Seitenauszug |
────────

Ungewöhnlich aus der Alltäglichkeit herausragend eignet dem Fest eine Art Unwiderstehlichkeit, mit der es uns in sich hineinzieht: in ein Feiern zumindest von einigen Erscheinungen, Erfassungen und Tätigkeiten, die unserem Lebens seine Form geben. Zum Fest erheben sich überalltägliche Verrichtungen, Gedanken und Hinweise, die sich zu einer eigenen – einer festlichen – Welt zusammenschließen.

Diese festliche Welt hat sich in ihrer (europäischen) Entwicklung zu einem tragenden Element geformt, in dem das Leben seine Form gewinnt. In der lateinischen Tradition verbindet sich die Rede von einem (dies) festus mit dem sprachlich verwandten Wort feriae. Diesen feriae ist es zu eigen, dass alle „profanen, im materiellen Interesse des Menschen liegenden Tätigkeiten“ ausgeschlossen werden.

────────

Vorliegende Einträge |

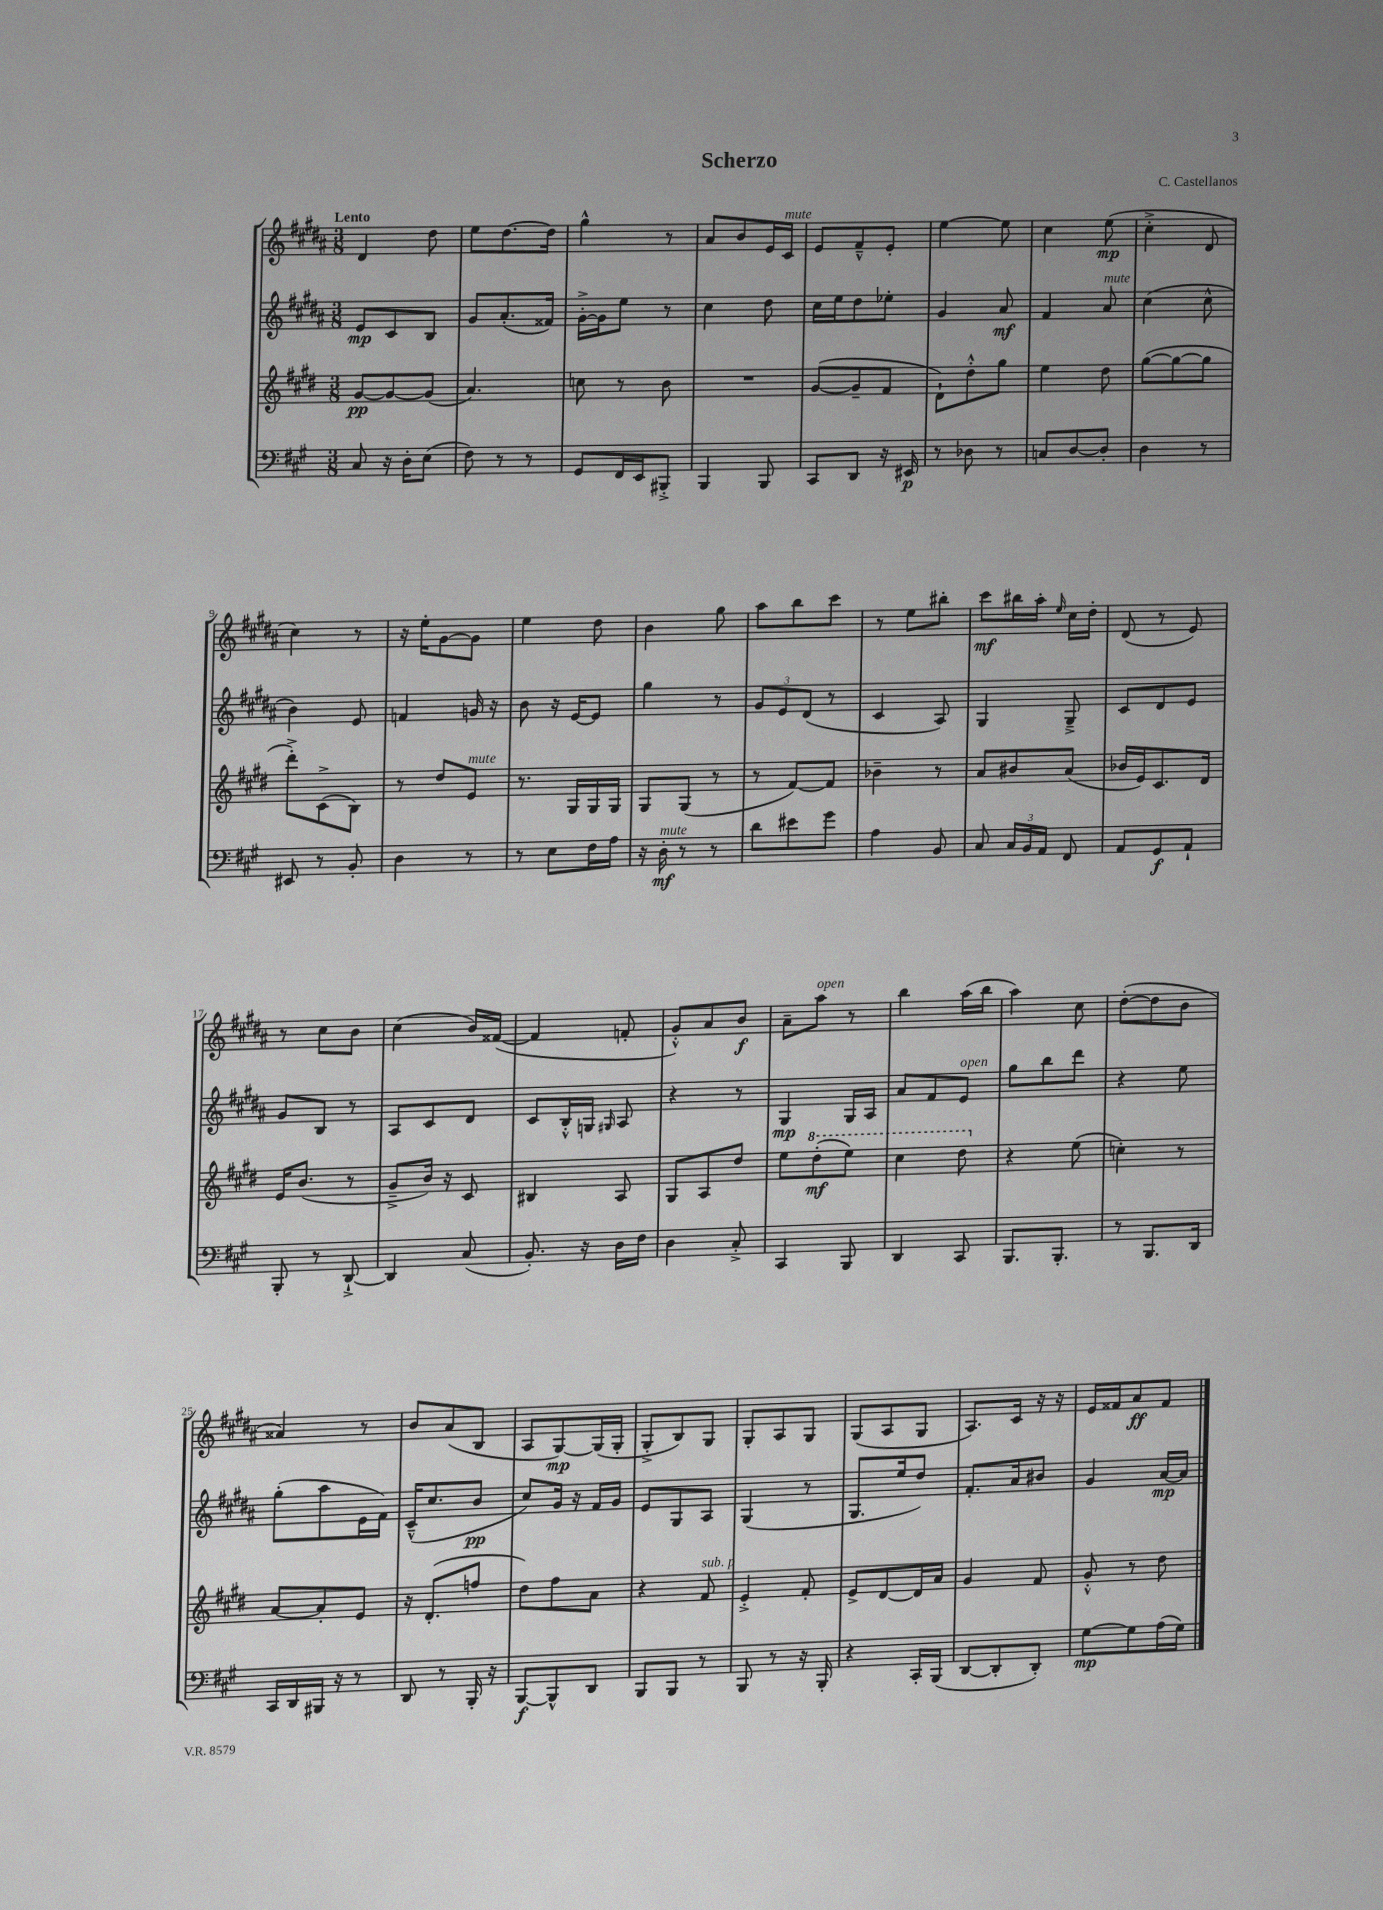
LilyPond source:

\header { title = "Scherzo" composer = "C. Castellanos" }
<<
\new StaffGroup <<
\new Staff = "s0" {
    \clef treble \key b \major \numericTimeSignature \time 3/8 \tempo "Lento"
    \autoBeamOff dis'4 dis''8 |
    e''8[ dis''8.~ dis''16] |
    gis''4-^ r8 |
    ais'8[ b'8 e'16 cis'16]^\markup { \italic "mute" } |
    e'8[ fis'8---^ e'8]-. |
    e''4~ e''8 |
    cis''4 e''8\mp( |
    cis''4-.-> dis'8 |
    cis''4) r8 |
    r16 e''16[-. gis'8~ gis'8] |
    e''4 dis''8 |
    b'4 gis''8 |
    ais''8[ b''8 cis'''8] |
    r8 e''8[ bis''8]-. |
    cis'''8[\mf bis''16 ais''16]-. \grace { e''16 } cis''16[ dis''16]-. |
    dis'8( r8 e'8) |
    r8 cis''8[ b'8] |
    cis''4( b'16[) fisis'16]~( |
    fisis'4 f'8-. |
    gis'8[-.-^) ais'8 b'8]\f |
    ais'8[-- ais''8]^\markup { \italic "open" } r8 |
    b''4 ais''16[( b''16] |
    ais''4) cis''8 |
    dis''8[~-.( dis''8 b'8] |
    aisis'4) r8 |
    b'8[ ais'8( b8] |
    ais8[ gis8~\mp) gis16( gis16]-. |
    gis8[-.-> b8) gis8] |
    gis8[-. ais8 gis8] |
    gis8[( ais8 gis8] |
    ais8.[) cis'16] r16 r16 |
    e'16[ fisis'16 ais'8\ff fisis'8] \bar "|." |
}
\new Staff = "s1" {
    \clef treble \key b \major \numericTimeSignature \time 3/8
    \autoBeamOff e'8[\mp cis'8 b8] |
    gis'8[ ais'8.-.( fisis'16]) |
    gis'16[~-.-> gis'16 e''8] r8 |
    cis''4 dis''8 |
    cis''16[ e''16 dis''8 ees''8]-. |
    gis'4 ais'8\mf |
    fis'4 ais'8^\markup { \italic "mute" } |
    cis''4( cis''8-^ |
    b'4) e'8 |
    f'4 g'16 r16 |
    b'8 r16 e'16[~ e'8] |
    gis''4 r8 |
    \tuplet 3/2 { gis'8[ e'8 dis'8]( } r8 |
    cis'4 ais8) |
    gis4 gis8---> |
    cis'8[ dis'8 e'8] |
    gis'8[ b8] r8 |
    ais8[ cis'8 dis'8] |
    cis'8[ b16-.-^ g16] \grace { gis16 } ais8 |
    r4 r8 |
    gis4\mp gis16[ ais16] |
    ais'8[ fis'8 e'8]^\markup { \italic "open" } |
    gis''8[ b''8 dis'''8] |
    r4 e''8 |
    gis''8[-.( ais''8 e'16 fis'16]) |
    cis'16[---^( cis''8. b'8]\pp |
    cis''8[) gis'16] r16 fis'16[ gis'16] |
    e'8[ gis8 ais8] |
    gis4( r8 |
    gis8.[ e''16 dis''8]) |
    fis'8.[-. ais'16 bis'8] |
    gis'4 ais'16[~\mp ais'16] \bar "|." |
}
\new Staff = "s2" {
    \clef treble \key e \major \numericTimeSignature \time 3/8
    \autoBeamOff gis'8[~\pp gis'8~ gis'8]( |
    a'4.) |
    c''8 r8 b'8 |
    R4. |
    gis'8[~( gis'8-- fis'8] |
    dis'8[-!) dis''8-.-^ gis''8] |
    e''4 dis''8 |
    gis''8[~( gis''8~ gis''8] |
    dis'''8[-.->) cis'8->( b8]) |
    r8 dis''8[ e'8]^\markup { \italic "mute" } |
    r8. gis16[ gis16 gis16] |
    gis8[ gis8]( r8 |
    r8 fis'8[~) fis'8] |
    bes'4-- r8 |
    a'8[ bis'8 a'8]( |
    bes'16[ e'16) cis'8. dis'16] |
    e'16[ b'8.]( r8 |
    gis'8[---> b'16]) r16 cis'8 |
    bis4 a8 |
    gis8[ a8 dis''8] |
    e''8[ \ottava #1 dis'''8-.\mf( e'''8]) |
    cis'''4 dis'''8 \ottava #0 |
    r4 e''8( |
    c''4-.) r8 |
    a'8[~ a'8-. e'8] |
    r16 dis'8.[-.( f''8] |
    dis''8[) fis''8 a'8] |
    r4 fis'8^\markup { \italic "sub. p" } |
    e'4-.-> fis'8-. |
    e'8[-> dis'8~ dis'16 a'16] |
    gis'4 fis'8 |
    gis'8-.-^ r8 dis''8 \bar "|." |
}
\new Staff = "s3" {
    \clef bass \key a \major \numericTimeSignature \time 3/8
    \autoBeamOff cis8 r16 d16[-. e8]( |
    fis8) r8 r8 |
    gis,8[ fis,16 e,16 bis,,8]-.-> |
    b,,4 b,,8 |
    cis,8[ d,8] r16 eis,16\p |
    r8 des8 r8 |
    c8[ d8~ d8]-. |
    d4 r8 |
    eis,8 r8 b,8-. |
    d4 r8 |
    r8 e8[ fis16 a16] |
    r16 d16-.\mf^\markup { \italic "mute" } r8 r8 |
    d'8[ eis'8 gis'8] |
    a4 b,8 |
    cis8 \tuplet 3/2 { cis16[ b,16 a,16] } fis,8 |
    a,8[ gis,8\f a,8]-! |
    b,,8-. r8 d,8~-!-> |
    d,4 cis8( |
    b,8.-.) r16 d16[ fis16] |
    d4 cis8-.-> |
    cis,4 b,,8 |
    d,4 cis,8 |
    b,,8.[ b,,8.]-. |
    r8 b,,8.[ d,16] |
    cis,16[ d,16 bis,,16] r16 r8 |
    d,8 r8 b,,16-. r16 |
    b,,8[~\f b,,8-^ d,8] |
    b,,8[ b,,8] r8 |
    b,,8 r8 r16 b,,16-. |
    r4 cis,16[-. b,,16]( |
    d,8[~ d,8-. d,8]-.) |
    gis8[~\mp gis8 a16( gis16]) \bar "|." |
}
>>
>>
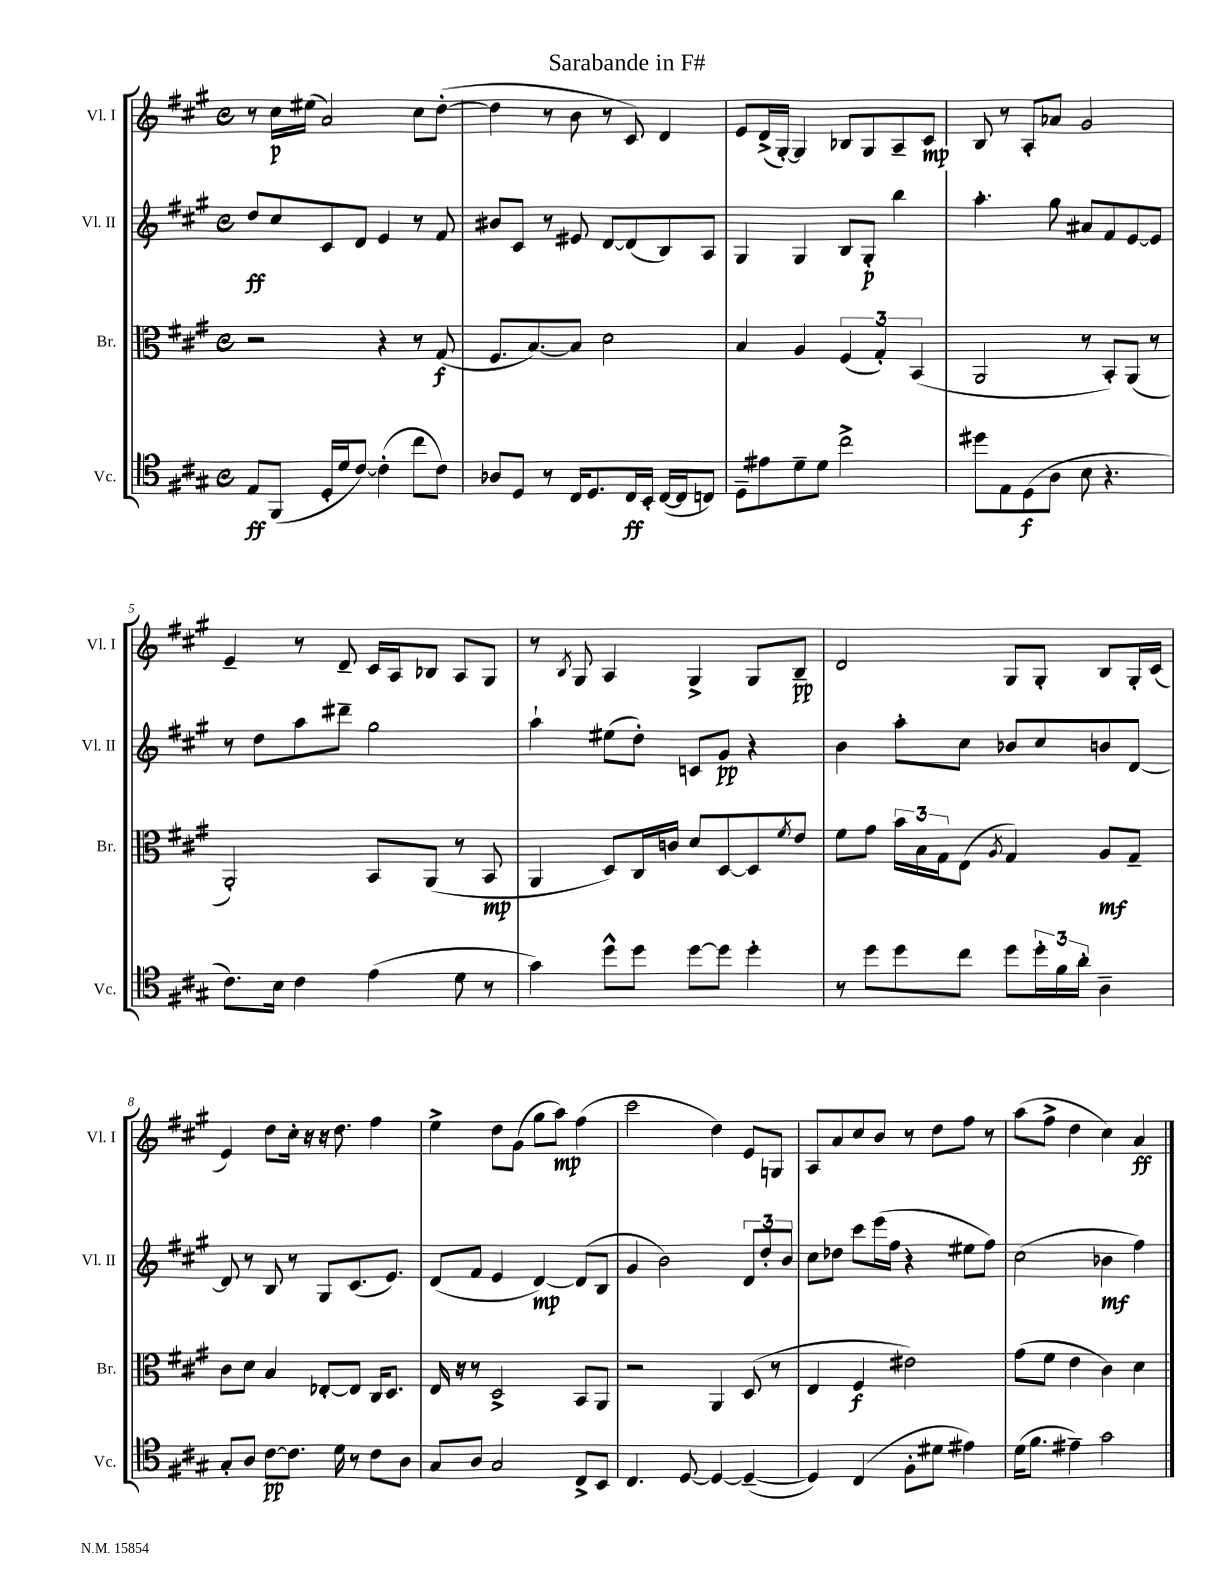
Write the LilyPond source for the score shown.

\header { title = "Sarabande in F#" }
<<
\new StaffGroup <<
\new Staff = "s0" \with { instrumentName = "Vl. I" shortInstrumentName = "Vl. I" } {
    \clef treble \key a \major \defaultTimeSignature \time 4/4
    r8 cis''16\p eis''16( a'2) cis''8 d''8~-.( |
    d''4 r8 b'8 r8 cis'8) d'4 |
    e'8 d'16->( gis16~-.) gis4 bes8 gis8 a8-- cis'8\mp |
    b8 r8 a8-. aes'8 gis'2 |
    e'4-- r8 d'8-- cis'16 a16 bes8 a8 gis8 |
    r8 \acciaccatura { b8 } gis8 a4 gis4-> gis8 b8--\pp |
    d'2 gis8 gis8-. b8 gis16-. cis'16( |
    e'4) d''8 cis''16-. r16 r16 d''8. fis''4 |
    e''4-> d''8 gis'8( gis''8 a''8\mp) fis''4( |
    cis'''2 d''4) e'8 g8 |
    a8 a'8 cis''8 b'8 r8 d''8 fis''8 r8 |
    a''8( fis''8-> d''4 cis''4) a'4\ff \bar "|." |
}
\new Staff = "s1" \with { instrumentName = "Vl. II" shortInstrumentName = "Vl. II" } {
    \clef treble \key a \major \defaultTimeSignature \time 4/4
    d''8\ff cis''8 cis'8 d'8 e'4 r8 fis'8 |
    bis'8 cis'8 r8 eis'8 d'8~ d'8( b8) a8 |
    gis4 gis4 b8 gis8-.\p b''4 |
    a''4.-. gis''8 ais'8 fis'8 e'8~ e'8 |
    r8 d''8 a''8 dis'''8-- gis''2 |
    a''4-! eis''8( d''8-.) c'8 gis'8\pp r4 |
    b'4 a''8-. cis''8 bes'8 cis''8 b'8 d'8~ |
    d'8 r8 b8 r8 gis8 cis'8.( e'8.) |
    d'8( fis'8 e'4 d'4~\mp) d'8( b8 |
    gis'4 b'2) \tuplet 3/2 { d'8 d''8-. b'8 } |
    cis''8 des''8 cis'''8 e'''16( fis''16 r4 eis''8 fis''8) |
    cis''2( bes'4\mf fis''4) \bar "|." |
}
\new Staff = "s2" \with { instrumentName = "Br." shortInstrumentName = "Br." } {
    \clef alto \key a \major \defaultTimeSignature \time 4/4
    r2 r4 r8 gis8\f( |
    fis8. b8.~) b8 d'2 |
    b4 a4 \tuplet 3/2 { fis4( gis4-.) b,4( } |
    a,2 r8 b,8-.) a,8( r8 |
    a,2-.) b,8 a,8( r8 b,8\mp |
    a,4 d8) cis16 c'16 d'8 d8~ d8 \acciaccatura { fis'8 } e'8 |
    fis'8 gis'8 \tuplet 3/2 { b'16 b16 gis16 } e8( \acciaccatura { a8 } gis4) a8\mf gis8-- |
    cis'8 d'8 b4 ees8~-. ees8 cis16 d8. |
    e16 r16 r8 d2-> b,8 a,8 |
    r2 a,4 d8( r8 |
    e4 fis4\f eis'2) |
    gis'8( fis'8 e'4 cis'4) d'4 \bar "|." |
}
\new Staff = "s3" \with { instrumentName = "Vc." shortInstrumentName = "Vc." } {
    \clef tenor \key a \major \defaultTimeSignature \time 4/4
    e8\ff fis,8( d16-. d'16 cis'8~) cis'4-.( cis''8 cis'8) |
    aes8 d8 r8 cis16 d8. cis16\ff b,16-. cis16~( cis16 c8) |
    d8-- eis'8 d'8-- d'8 cis''2-> |
    dis''8 e8 d8\f( a8 b8 r4. |
    cis'8.) b16 cis'4 e'4( d'8 r8 |
    gis'4) d''8-^ d''8 d''8~ d''8 d''4-. |
    r8 d''8 d''8 cis''8 d''8 \tuplet 3/2 { d''16-. fis'16 a'16-. } a4-- |
    gis8-. a8 cis'8~\pp cis'8. d'16 r8 cis'8 a8 |
    gis8 a8 gis2 cis8-> b,8 |
    cis4. d8~ d4~ d4~--( |
    d4) cis4( fis8-. dis'8 eis'4) |
    d'16( fis'8. eis'4--) gis'2 \bar "|." |
}
>>
>>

────────

Auftrag 1 |
Gib alle Zeilen der Einträge an, in denen die Zeichenfolge „with“ vorkommt, und schreib jede davon vollständig ab. Groß- und Kleinschreibung ist dabei zu beachten.
Auftrag 2 |
Knüpfe an den Text über das Fest an und führe ihn nach seinem letzten Satz weiter.

Antwort 1 |
\new Staff = "s0" \with { instrumentName = "Vl. I" shortInstrumentName = "Vl. I" } {
\new Staff = "s1" \with { instrumentName = "Vl. II" shortInstrumentName = "Vl. II" } {
\new Staff = "s2" \with { instrumentName = "Br." shortInstrumentName = "Br." } {
\new Staff = "s3" \with { instrumentName = "Vc." shortInstrumentName = "Vc." } {

Antwort 2 |
In ganz allgemeiner Form kann unter Fest – oder auch einer Feier – folgendes verstanden werden: Aus dem üblichen, „profanen“ Zeitverlauf wird eine besondere Zeit ausgegrenzt. Zur Festzeit versammelt sich an einem hierfür vorgesehenen Festort die Festgemeinde. Diese repräsentiert sich im Fest selbst, insofern sie sich zumindest für die Festzeit als gleichberechtigte communitas konstituiert. Einzelne Mitglieder oder die Festgemeinde als ganze performieren symbolische „Akte des Feierns“. Solche Festakte realisieren und verzehren sich demnach in ihrem Vollzug: sie bedienen sich konventionalisierter, oft hochgradig ritualisierter Handlungen – wie Festmahl, Festrede, Festmusik – die ihre jeweils vorgängige Funktion und Bedeutung durchaus behalten können, die aber aus der übergeordneten Sicht einer Analytik des Festes nunmehr autoreferentiellen Charakter tragen, insofern sie sich selbst bezeichnen: Signifikant und Signifikat des Festaktes fallen in eins.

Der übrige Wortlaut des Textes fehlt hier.